These blacks were no doubt maroon negroes:

Slaves escaped from prison. This unfortunate class are much to be feared: they have the courage of despair, and a desire of vengeance excited by the severity of the whites. We were without arms; the negroes appeared to be more numerous than we were and, thinking that possibly they invited us to land with the desire of taking possession of our canoe, we thought it most prudent to return on board. The aspect of a naked man wandering on an uninhabited beach, unable to free himself from the chains fastened round his neck and the upper part of his arm, was an object calculated to excite the most painful impressions. Our sailors wished to return to the shore for the purpose of seizing the fugitives, to sell them secretly at Carthagena. In countries where slavery exists the mind is familiarized with suffering and that instinct of pity which characterizes and enobles our nature is blunted.

Whilst we lay at anchor near the island of Baru in the meridian of Punta Gigantes I observed the eclipse of the moon of the 29th of March, 1801. The total immersion took place at 11 hours 30 minutes 12.6 seconds mean time. Some groups of vapours, scattered over the azure vault of the sky, rendered the observation of the immersion uncertain.

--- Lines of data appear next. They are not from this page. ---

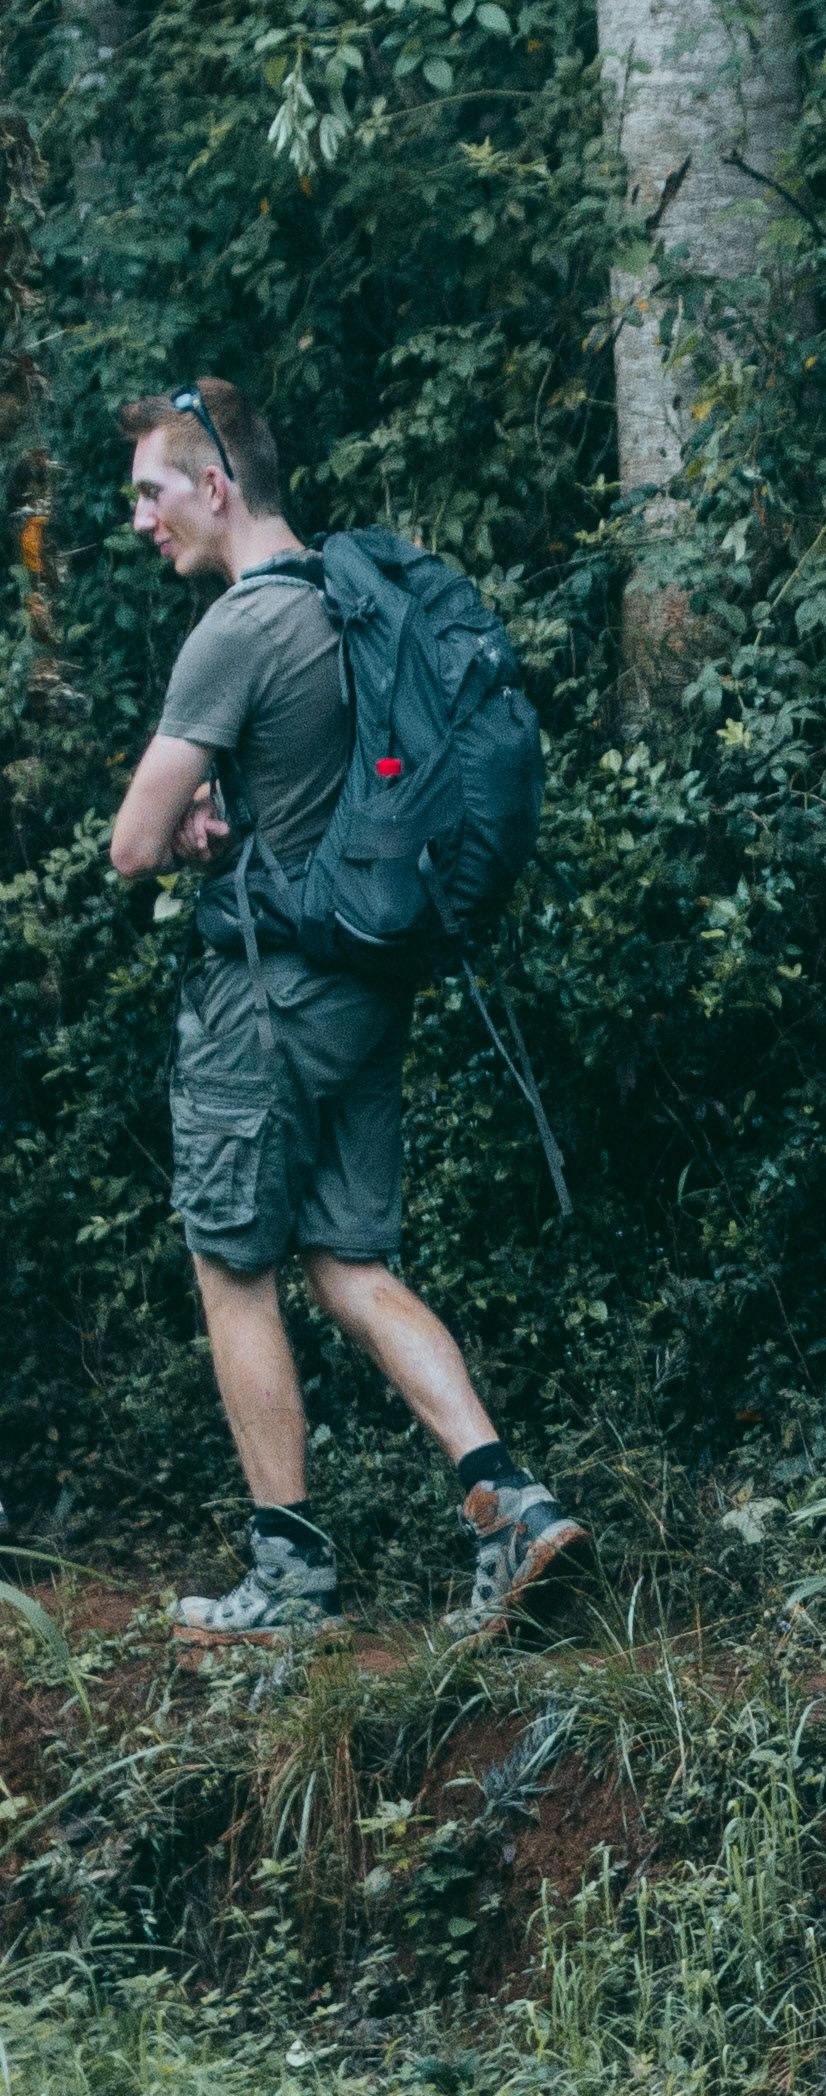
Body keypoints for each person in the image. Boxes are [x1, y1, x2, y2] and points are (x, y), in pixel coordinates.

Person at [105, 376, 584, 1645]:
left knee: (231, 1263)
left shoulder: (238, 627)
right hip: (370, 984)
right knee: (347, 1260)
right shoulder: (347, 598)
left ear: (216, 483)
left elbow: (134, 843)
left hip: (269, 1002)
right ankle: (514, 1506)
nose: (139, 518)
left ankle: (289, 1576)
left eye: (151, 491)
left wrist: (196, 828)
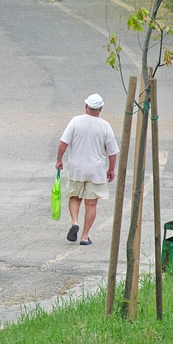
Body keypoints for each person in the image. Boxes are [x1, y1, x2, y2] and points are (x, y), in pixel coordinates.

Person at [55, 94, 119, 246]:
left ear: (86, 106)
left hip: (76, 167)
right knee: (91, 204)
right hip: (95, 170)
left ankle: (74, 222)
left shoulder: (76, 121)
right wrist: (111, 169)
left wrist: (59, 159)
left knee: (75, 197)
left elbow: (63, 142)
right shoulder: (105, 126)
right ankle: (84, 237)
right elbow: (112, 152)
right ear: (100, 109)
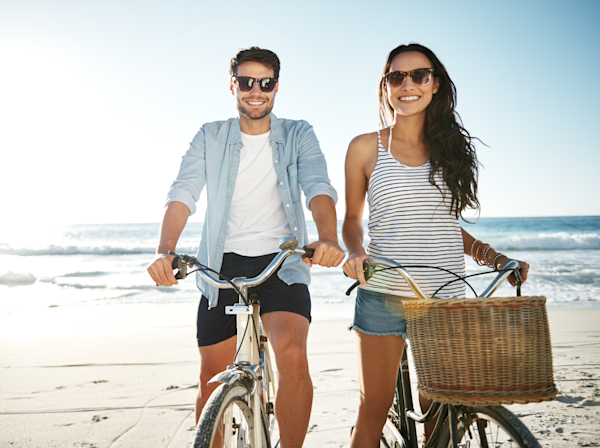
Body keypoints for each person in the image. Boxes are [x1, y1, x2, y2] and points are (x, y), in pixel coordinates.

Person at [147, 47, 344, 448]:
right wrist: (165, 249)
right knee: (209, 377)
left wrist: (328, 238)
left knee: (291, 356)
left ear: (276, 86)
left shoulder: (298, 133)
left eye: (265, 82)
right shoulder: (210, 135)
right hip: (220, 264)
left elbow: (318, 188)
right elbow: (183, 192)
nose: (256, 91)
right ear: (232, 85)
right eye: (246, 81)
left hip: (282, 260)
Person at [341, 43, 530, 447]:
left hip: (443, 295)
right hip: (384, 293)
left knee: (440, 415)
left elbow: (444, 225)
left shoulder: (451, 150)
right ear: (385, 85)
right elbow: (352, 220)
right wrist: (355, 251)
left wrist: (491, 255)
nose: (407, 85)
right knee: (372, 409)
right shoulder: (365, 147)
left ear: (435, 84)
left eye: (418, 76)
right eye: (396, 77)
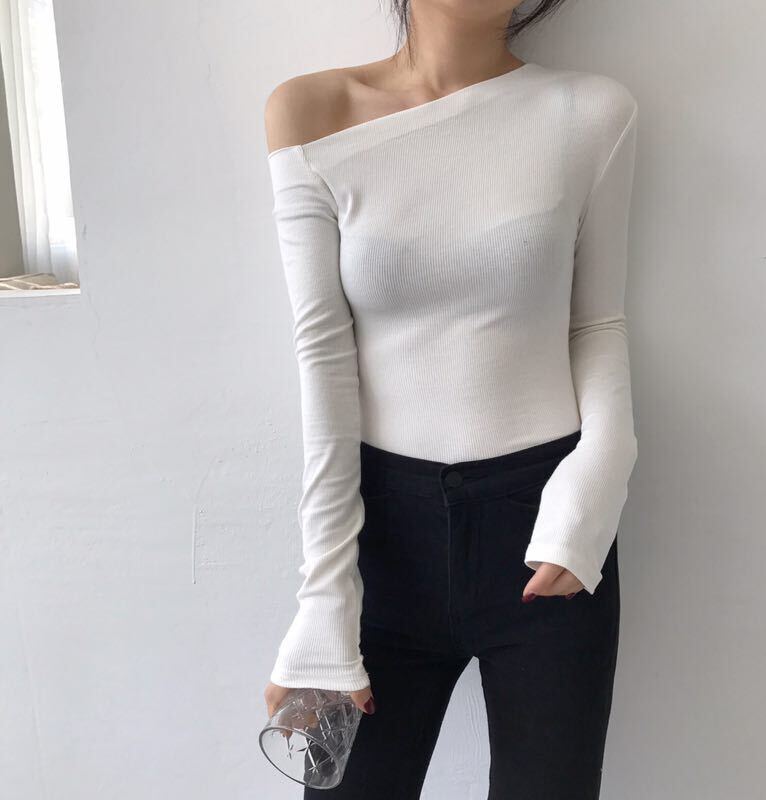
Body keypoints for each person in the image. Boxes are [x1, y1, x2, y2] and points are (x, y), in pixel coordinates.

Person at [262, 1, 639, 797]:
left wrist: (599, 475)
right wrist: (325, 594)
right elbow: (322, 356)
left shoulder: (592, 111)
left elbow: (596, 322)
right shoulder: (310, 112)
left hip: (549, 531)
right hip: (380, 544)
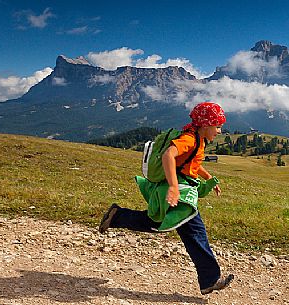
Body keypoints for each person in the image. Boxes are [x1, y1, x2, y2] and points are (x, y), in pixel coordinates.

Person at [98, 102, 234, 295]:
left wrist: (208, 177)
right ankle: (210, 279)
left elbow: (191, 162)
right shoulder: (190, 139)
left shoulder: (198, 140)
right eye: (217, 126)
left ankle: (117, 216)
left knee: (157, 222)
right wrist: (173, 186)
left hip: (183, 190)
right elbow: (169, 155)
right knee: (195, 232)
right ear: (205, 124)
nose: (220, 130)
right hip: (179, 194)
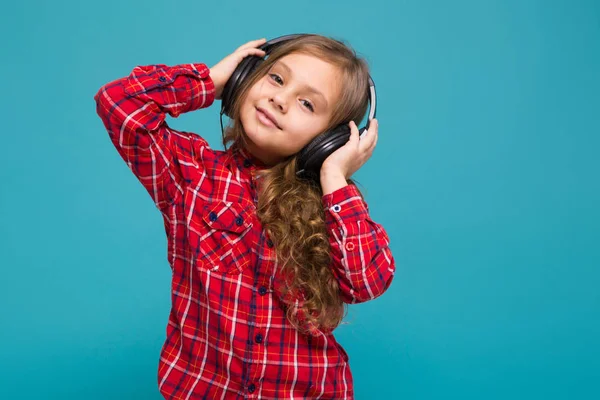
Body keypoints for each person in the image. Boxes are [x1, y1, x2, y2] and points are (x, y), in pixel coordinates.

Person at [94, 33, 395, 399]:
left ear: (329, 139)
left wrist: (334, 178)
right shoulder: (190, 174)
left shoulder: (333, 208)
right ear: (247, 76)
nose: (279, 99)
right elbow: (118, 103)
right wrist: (210, 82)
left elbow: (366, 281)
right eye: (276, 78)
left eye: (306, 103)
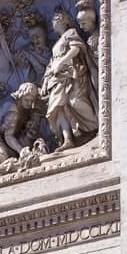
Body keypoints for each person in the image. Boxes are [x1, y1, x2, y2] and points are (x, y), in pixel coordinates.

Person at [41, 8, 97, 149]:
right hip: (56, 78)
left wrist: (62, 62)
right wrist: (45, 82)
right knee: (58, 108)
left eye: (55, 20)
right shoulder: (56, 43)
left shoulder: (70, 33)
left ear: (63, 21)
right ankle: (67, 139)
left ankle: (95, 127)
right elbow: (51, 63)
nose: (52, 23)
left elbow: (76, 49)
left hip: (71, 74)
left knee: (75, 101)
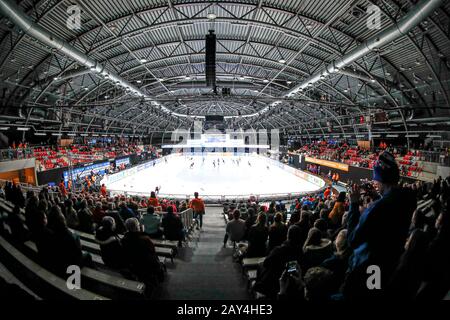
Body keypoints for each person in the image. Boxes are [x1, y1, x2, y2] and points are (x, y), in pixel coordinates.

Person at [343, 151, 417, 300]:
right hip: (392, 259)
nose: (374, 183)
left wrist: (354, 204)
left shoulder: (375, 209)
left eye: (376, 179)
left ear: (382, 179)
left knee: (371, 294)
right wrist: (374, 204)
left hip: (372, 267)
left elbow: (352, 240)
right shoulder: (409, 198)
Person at [253, 225, 303, 299]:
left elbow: (266, 263)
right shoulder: (300, 252)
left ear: (288, 235)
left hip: (274, 282)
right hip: (290, 282)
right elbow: (291, 269)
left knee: (260, 264)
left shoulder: (278, 250)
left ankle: (258, 285)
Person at [121, 218, 164, 287]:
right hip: (146, 264)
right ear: (136, 227)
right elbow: (153, 251)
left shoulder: (124, 239)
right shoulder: (144, 238)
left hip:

During the total eclipse the lunar disc displayed, as almost always happens, a reddish tint, without disappearing; the edges, examined with a sextant, were strongly undulating, notwithstanding the considerable altitude of the orb. It appeared to me that the moon was more luminous than I had ever seen it in the temperate zone. The vividness of the light, it may be conceived, does not depend solely on the state of the atmosphere, which reflects, more or less feebly, the solar rays, by inflecting them in the cone of the shade. The light is also modified by the variable transparency of that part of the atmosphere across which we perceived the moon eclipsed. Within the tropics great serenity of the sky and a perfect dissolution of the vapours diminish the extinction of the light sent back to us by the lunar disc. I was singularly struck during the eclipse by the want of uniformity in the distribution of the refracted light by the terrestrial atmosphere. In the central region of the disc there was a shadow like a round cloud, the movement of which was from east to west. The part where the immersion was to take place was consequently a few minutes prior to the immersion much more brightly illumined than the western edges. Is this phenomenon to be attributed to an inequality of our atmosphere; to a partial accumulation of vapour which, by absorbing a considerable part of the solar light, inflects less on one side the cone of the shadow of the earth?